Priority prediction of Asian Hornet sighting report using machine learning methods
Yixin Liu, Jiaxin Guo, Jieyang Dong, Luoqian Jiang, Haoyuan Ouyang
TL;DR
This paper addresses prioritizing public sighting reports of Vespa mandarinia to enable targeted nest verification and destruction. It formulates a binary credibility prediction problem where $p^{(i)}=f(x^{(i)};\theta)$ is learned by a logistic regression with a weighted cross-entropy loss to handle extreme class imbalance. It extracts multimodal features from location, time, image, and text, building a feature vector $\mathbf{s}$ fed to the classifier. It then computes report priority via mutual influence $F_{i,j}$ and $Z_i=\sum_j F_{i,j} p_j$, enabling ranking that favors corroborated sightings. Experiments on the WSDA dataset from 2019–2021 show improved accuracy and prioritization performance, validating the method's practical value for pest-control resource allocation.
Abstract
As infamous invaders to the North American ecosystem, the Asian giant hornet (Vespa mandarinia) is devastating not only to native bee colonies, but also to local apiculture. One of the most effective way to combat the harmful species is to locate and destroy their nests. By mobilizing the public to actively report possible sightings of the Asian giant hornet, the governmentcould timely send inspectors to confirm and possibly destroy the nests. However, such confirmation requires lab expertise, where manually checking the reports one by one is extremely consuming of human resources. Further given the limited knowledge of the public about the Asian giant hornet and the randomness of report submission, only few of the numerous reports proved positive, i.e. existing nests.
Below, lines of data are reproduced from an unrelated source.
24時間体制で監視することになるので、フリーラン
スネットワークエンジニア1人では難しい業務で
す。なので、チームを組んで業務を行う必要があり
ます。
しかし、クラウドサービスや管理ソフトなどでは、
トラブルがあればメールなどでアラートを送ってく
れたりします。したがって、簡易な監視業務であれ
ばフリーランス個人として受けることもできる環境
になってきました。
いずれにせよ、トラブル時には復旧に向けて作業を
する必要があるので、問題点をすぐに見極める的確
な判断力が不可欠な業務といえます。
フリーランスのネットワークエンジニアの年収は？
How to classify or prioritize the reports efficiently and automatically, so as to determine the dispatch of personnel, is of great significance to the control of the Asian giant hornet. In this paper, we propose a method to predict the priority of sighting reports based on machine learning. We model the problem of optimal prioritization of sighting reports as a problem of classification and prediction. We extracted a variety of rich features in the report: location, time, image(s), and textual description. Based on these characteristics, we propose a classification model based on logistic regression to predict the credibility of a certain report. Furthermore, our model quantifies the impact between reports to get the priority ranking of the reports. Extensive experiments on the public dataset from the WSDA (the Washington State Department of Agriculture) have proved the effectiveness of our method.